§ **Textauszug**
============================================================

Während der IAPP Europe Data Protection Congress in Brüssel lief, veröffentlichte die EU-Kommission den digitalen Omnibus. Der Verordnungsentwurf beherrschte den Kongress am 19. und 20. November.
Änderungen an der DSGVO waren lange undenkbar
Auf dem Kongress im vergangenen Jahr war der „Brussels Effect“ noch in aller Munde. Der EU war es mit der Datenschutz-Grundverordnung gelungen, einen Standard für diverse Datenschutzgesetze auf der ganzen Welt zu setzen. Wegen dieser Vorbildfunktion, aber auch wegen des langwierigen Gesetzgebungsverfahrens schienen substantielle Änderungen der DSGVO äußerst unwahrscheinlich.
Seit ein paar Wochen gilt das alles nicht mehr. Die EU-Kommission hat in ihren Entwurf für die Omnibus-Verordnung nicht nur Änderungen an Kernregelungen der DSGVO aufgenommen, sondern auch an weiteren digitalen Rechtsakten wie dem Data Act. Die KI-Verordnung soll ebenfalls angepasst werden – bevor sie vollständig wirksam geworden ist.
Druck der politischen Weltlage
Die weltweite Vorbildfunktion der DSGVO könnte darunter leiden, wenn deren Standards plötzlich ins Wanken geraten. Aber die Staatengemeinschaft verabschiedet sich in letzter Zeit von vielen alten Gewissheiten. Warum sollten ausgerechnet Datenschutz-Standards unangetastet bleiben?
Der Washingtoner Datenschutzexperte Travis LeBlanc sah die Omnibusgesetzgebung durchaus in einer Entwicklung, die sich deutlich seit der Rede des US-Vizepräsidenten Vance auf dem AI Action Summit im Februar abzeichnete. Vance kritisierte in Paris ausdrücklich die DSGVO als Überregulierung.
Von dieser Entwicklung ist auch Travis LeBlanc ganz persönlich betroffen. Er war Mitglied des U.S. Privacy and Civil Liberties Oversight Board, das die Einhaltung der Vorgaben des EU-U.S. Data Privacy Framework in den USA überwacht. Er wurde mit zwei anderen demokratischen Board-Mitgliedern von der Trump-Regierung abgesetzt.
Der Europaabgeordnete Michael McNamara sprach ganz offen aus, dass der Omnibus auf „Lobbying from across the Atlantic“ beruht. Nach Meinung der niederländischen Politikerin und Aktivistin Sophie Helena in ’t Veld gibt Europa mit dem Omnibus seine digitale Souveränität auf.
Welche Regelungen enthält der Omnibus zum Datenschutz?
In der Einleitung der Omnibus-Verordnung ist natürlich keine Rede von äußerem Druck. Die EU-Kommission stellt den Verordnungsentwurf unter das Motto ‘A simpler and faster Europe’ und beruft sich unter anderem auf den Draghi-Report. Der “Proposal for Regulation on simplification of the digital legislation” umfasst 150 Seiten, ab Seite 54 geht es um die Änderungen der DSGVO.

============================================================

§ **Daten zur Schätzung der intrinsischen Matrix**

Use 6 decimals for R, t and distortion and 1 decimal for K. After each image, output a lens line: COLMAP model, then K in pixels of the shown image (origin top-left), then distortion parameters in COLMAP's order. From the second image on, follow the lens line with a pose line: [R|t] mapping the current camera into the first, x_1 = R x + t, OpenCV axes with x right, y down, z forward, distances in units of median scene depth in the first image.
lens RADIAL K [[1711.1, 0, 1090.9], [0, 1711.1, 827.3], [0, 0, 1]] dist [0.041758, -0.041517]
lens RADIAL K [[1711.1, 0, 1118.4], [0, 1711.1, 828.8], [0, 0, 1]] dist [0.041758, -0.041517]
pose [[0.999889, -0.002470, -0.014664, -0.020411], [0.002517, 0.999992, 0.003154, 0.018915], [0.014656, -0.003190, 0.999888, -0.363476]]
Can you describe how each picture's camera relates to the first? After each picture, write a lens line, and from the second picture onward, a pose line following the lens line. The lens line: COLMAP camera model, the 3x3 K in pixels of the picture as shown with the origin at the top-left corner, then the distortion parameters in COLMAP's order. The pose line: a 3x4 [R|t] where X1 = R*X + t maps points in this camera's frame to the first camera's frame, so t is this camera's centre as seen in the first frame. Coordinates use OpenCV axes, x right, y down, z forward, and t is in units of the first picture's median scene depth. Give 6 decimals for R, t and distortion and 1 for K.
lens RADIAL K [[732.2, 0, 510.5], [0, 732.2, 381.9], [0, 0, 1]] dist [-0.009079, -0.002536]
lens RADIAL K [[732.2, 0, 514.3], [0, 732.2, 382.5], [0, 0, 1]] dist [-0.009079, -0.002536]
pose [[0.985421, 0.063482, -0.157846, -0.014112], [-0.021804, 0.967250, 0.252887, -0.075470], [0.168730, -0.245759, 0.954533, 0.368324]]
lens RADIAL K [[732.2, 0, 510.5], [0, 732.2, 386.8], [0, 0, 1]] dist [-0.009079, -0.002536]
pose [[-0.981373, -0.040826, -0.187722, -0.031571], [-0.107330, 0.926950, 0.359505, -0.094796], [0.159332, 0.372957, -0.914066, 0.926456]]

============================================================

§ **Aufgaben**
a: Schreiben Sie aus dem Text über den digitalen Omnibus alles von „Der Washingtoner Datenschutzexperte“ bis hinunter zu „digitale Souveränität auf.“ ab.
b: Führen Sie den Text über den digitalen Omnibus nach seinem letzten Satz weiter.

§ **Lösungen**
a:
Der Washingtoner Datenschutzexperte Travis LeBlanc sah die Omnibusgesetzgebung durchaus in einer Entwicklung, die sich deutlich seit der Rede des US-Vizepräsidenten Vance auf dem AI Action Summit im Februar abzeichnete. Vance kritisierte in Paris ausdrücklich die DSGVO als Überregulierung.
Von dieser Entwicklung ist auch Travis LeBlanc ganz persönlich betroffen. Er war Mitglied des U.S. Privacy and Civil Liberties Oversight Board, das die Einhaltung der Vorgaben des EU-U.S. Data Privacy Framework in den USA überwacht. Er wurde mit zwei anderen demokratischen Board-Mitgliedern von der Trump-Regierung abgesetzt.
Der Europaabgeordnete Michael McNamara sprach ganz offen aus, dass der Omnibus auf „Lobbying from across the Atlantic“ beruht. Nach Meinung der niederländischen Politikerin und Aktivistin Sophie Helena in ’t Veld gibt Europa mit dem Omnibus seine digitale Souveränität auf.

b:
Dazu gehören im Detail die Folgenden:
- Die Definition personenbezogener Daten in Art. 4 Nr. 1 DSGVO soll ergänzt werden. Pseudonymisierte Daten können für den Verantwortlichen personenbezogen sein, für den Empfänger jedoch anonym bleiben, sofern eine Re-Identifizierung ausgeschlossen ist. Nach einem neuen Art. 41a DSGVO soll die EU-Kommission technische Standards vorgeben, welche die Wiederherstellung des Personenbezugs so weit wie möglich ausschließen.
- Die Informationspflichten aus Art. 13 DSGVO werden unter bestimmten Bedingungen erleichtert.
- In Art. 22 DSGVO wird klargestellt, dass automatisierte Entscheidungen zulässig sind, wenn sie auf Vertrag, Gesetz oder Einwilligung beruhen – auch dann, wenn eine menschliche Entscheidung möglich wäre.
- Die Auskunft nach Art. 15 DSGVO kann verwehrt werden, wenn eine betroffene Person „die durch diese Verordnung gewährten Rechte für andere Zwecke als den Schutz ihrer Daten missbraucht”.
- Datenschutzverletzungen müssen nur noch bei einem hohen Risiko für die betroffenen Personen gemeldet werden. Die Meldefrist verlängert sich von 72 auf 96 Stunden. Außerdem muss bei Vorfällen nach NIS2, DSGVO und DORA nur eine einheitliche Meldung erfolgen.
- Der EDSA erstellt verbindliche Vorlagen für die Datenschutz-Folgenabschätzung.
- Die Rechtsgrundlage für das Setzen von Cookies soll nicht mehr in der Cookie-Richtlinie, sondern in Art. 88a DSGVO geregelt werden. Demnach kämen neben der Einwilligung auch berechtigte Interessen als Rechtsgrundlage in Betracht.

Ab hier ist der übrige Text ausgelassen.